Information supplied START

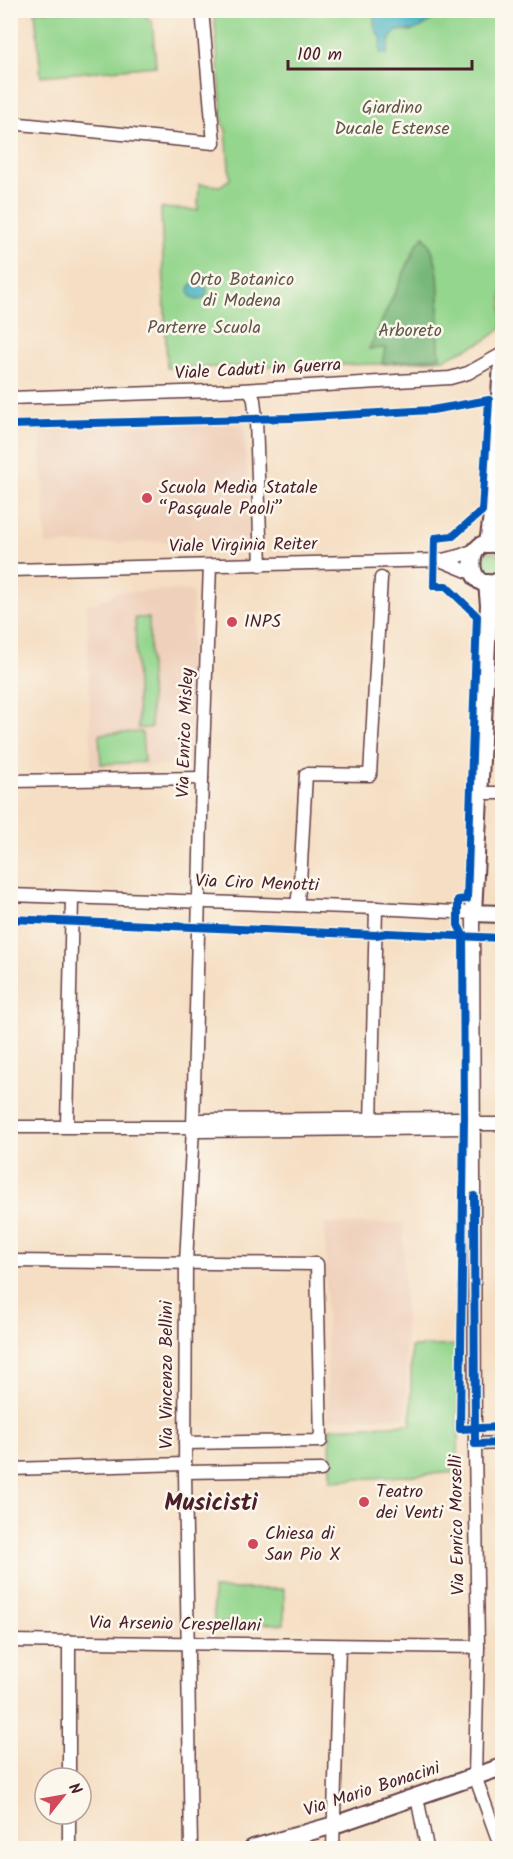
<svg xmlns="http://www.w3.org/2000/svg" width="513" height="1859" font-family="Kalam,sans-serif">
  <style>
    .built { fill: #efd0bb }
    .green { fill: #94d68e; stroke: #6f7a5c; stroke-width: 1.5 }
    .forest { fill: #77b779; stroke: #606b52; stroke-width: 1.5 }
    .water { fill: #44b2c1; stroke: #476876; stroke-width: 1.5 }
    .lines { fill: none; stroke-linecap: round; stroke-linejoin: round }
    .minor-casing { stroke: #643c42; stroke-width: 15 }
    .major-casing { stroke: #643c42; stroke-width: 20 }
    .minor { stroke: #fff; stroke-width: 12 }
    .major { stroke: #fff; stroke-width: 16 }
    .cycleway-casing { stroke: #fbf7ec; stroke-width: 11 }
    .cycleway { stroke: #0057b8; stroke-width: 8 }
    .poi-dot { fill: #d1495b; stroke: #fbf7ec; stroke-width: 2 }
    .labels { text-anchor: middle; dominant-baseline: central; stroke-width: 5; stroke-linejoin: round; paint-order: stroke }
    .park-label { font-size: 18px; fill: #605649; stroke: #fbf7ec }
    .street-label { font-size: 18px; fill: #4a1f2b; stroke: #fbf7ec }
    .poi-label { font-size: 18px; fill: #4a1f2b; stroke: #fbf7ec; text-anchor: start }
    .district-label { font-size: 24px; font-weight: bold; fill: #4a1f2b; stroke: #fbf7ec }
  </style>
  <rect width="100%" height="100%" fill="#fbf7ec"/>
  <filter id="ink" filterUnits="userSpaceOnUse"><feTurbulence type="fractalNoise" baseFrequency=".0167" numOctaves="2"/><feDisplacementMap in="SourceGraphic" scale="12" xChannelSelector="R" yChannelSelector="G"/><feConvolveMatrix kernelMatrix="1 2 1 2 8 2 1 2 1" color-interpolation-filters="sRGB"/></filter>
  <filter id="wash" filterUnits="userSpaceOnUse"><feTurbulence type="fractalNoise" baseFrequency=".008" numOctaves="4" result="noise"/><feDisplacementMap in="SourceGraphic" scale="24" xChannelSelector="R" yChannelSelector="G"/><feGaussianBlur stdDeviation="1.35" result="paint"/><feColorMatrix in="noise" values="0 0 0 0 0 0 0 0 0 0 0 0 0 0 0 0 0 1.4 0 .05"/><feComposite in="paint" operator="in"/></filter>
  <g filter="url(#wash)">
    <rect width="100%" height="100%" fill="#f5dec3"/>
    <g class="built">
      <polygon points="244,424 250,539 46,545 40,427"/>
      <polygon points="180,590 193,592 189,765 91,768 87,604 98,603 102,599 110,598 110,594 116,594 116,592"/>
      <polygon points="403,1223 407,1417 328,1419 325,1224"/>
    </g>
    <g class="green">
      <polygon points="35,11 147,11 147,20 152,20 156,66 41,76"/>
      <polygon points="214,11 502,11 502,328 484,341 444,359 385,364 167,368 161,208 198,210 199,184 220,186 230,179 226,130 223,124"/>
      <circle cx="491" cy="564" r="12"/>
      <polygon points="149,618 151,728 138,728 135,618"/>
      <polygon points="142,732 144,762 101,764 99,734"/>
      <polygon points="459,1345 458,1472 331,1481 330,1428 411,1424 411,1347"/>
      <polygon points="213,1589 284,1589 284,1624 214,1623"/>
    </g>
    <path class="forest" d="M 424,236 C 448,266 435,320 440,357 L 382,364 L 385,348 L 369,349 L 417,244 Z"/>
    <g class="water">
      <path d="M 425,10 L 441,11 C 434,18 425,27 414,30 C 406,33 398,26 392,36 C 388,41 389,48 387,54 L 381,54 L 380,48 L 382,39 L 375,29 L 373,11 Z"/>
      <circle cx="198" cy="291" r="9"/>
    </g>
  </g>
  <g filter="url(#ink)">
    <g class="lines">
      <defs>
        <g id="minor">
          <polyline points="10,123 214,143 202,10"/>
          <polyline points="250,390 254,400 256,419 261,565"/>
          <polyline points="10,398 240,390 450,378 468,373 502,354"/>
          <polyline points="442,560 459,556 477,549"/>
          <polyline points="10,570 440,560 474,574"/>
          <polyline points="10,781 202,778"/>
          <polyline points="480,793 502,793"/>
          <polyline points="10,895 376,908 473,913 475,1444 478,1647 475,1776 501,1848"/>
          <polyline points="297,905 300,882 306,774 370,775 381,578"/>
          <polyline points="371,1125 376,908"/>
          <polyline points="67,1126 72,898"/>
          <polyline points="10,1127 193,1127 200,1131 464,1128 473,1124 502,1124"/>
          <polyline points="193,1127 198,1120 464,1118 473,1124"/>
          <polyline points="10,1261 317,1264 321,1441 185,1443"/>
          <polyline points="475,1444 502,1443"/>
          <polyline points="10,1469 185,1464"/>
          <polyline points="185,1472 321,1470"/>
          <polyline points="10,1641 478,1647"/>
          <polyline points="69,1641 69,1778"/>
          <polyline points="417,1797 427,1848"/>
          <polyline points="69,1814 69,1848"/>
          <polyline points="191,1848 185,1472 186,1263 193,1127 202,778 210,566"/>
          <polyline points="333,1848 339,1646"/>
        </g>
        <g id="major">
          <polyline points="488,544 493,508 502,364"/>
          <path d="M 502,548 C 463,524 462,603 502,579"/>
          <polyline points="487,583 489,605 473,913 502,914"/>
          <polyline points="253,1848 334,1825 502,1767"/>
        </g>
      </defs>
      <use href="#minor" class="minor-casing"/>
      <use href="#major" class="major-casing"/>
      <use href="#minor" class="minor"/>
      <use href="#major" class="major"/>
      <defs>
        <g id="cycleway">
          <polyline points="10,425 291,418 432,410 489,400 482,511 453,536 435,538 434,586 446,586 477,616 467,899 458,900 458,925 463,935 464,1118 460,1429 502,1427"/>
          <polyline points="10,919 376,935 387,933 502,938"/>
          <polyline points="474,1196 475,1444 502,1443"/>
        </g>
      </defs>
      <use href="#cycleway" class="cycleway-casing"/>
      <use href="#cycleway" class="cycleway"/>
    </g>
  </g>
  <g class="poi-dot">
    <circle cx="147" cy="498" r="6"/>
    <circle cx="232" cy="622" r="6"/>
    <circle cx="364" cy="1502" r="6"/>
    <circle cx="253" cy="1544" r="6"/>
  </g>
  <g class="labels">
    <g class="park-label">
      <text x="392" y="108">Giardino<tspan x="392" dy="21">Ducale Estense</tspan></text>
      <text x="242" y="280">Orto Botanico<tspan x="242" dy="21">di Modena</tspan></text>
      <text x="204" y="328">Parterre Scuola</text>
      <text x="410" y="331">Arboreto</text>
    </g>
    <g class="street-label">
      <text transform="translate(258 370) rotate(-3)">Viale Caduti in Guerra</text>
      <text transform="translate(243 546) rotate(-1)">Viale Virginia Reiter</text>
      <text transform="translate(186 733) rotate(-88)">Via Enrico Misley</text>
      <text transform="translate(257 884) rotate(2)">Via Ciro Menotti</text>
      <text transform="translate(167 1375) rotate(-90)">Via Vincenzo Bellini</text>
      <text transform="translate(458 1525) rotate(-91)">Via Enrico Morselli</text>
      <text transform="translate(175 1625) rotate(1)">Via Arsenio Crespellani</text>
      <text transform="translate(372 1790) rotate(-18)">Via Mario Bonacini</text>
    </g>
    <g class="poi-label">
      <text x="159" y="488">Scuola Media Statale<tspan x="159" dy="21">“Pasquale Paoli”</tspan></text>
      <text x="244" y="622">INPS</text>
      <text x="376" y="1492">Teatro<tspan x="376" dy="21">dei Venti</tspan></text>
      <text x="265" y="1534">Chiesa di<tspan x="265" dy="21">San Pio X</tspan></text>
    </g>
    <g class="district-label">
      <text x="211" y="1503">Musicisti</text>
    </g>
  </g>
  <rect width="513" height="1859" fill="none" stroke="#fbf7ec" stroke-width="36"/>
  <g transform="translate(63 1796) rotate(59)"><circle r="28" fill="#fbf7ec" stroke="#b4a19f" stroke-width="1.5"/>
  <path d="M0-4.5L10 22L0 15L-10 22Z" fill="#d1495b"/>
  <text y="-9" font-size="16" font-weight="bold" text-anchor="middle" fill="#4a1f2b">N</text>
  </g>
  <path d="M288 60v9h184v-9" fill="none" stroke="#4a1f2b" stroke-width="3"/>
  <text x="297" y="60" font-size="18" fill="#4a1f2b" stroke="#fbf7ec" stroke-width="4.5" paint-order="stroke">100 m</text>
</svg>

Information supplied END

→ Problem statement
Taking the records above as input, show every line in which the word "middle" is present.

→ Written solution
    .labels { text-anchor: middle; dominant-baseline: central; stroke-width: 5; stroke-linejoin: round; paint-order: stroke }
  <text y="-9" font-size="16" font-weight="bold" text-anchor="middle" fill="#4a1f2b">N</text>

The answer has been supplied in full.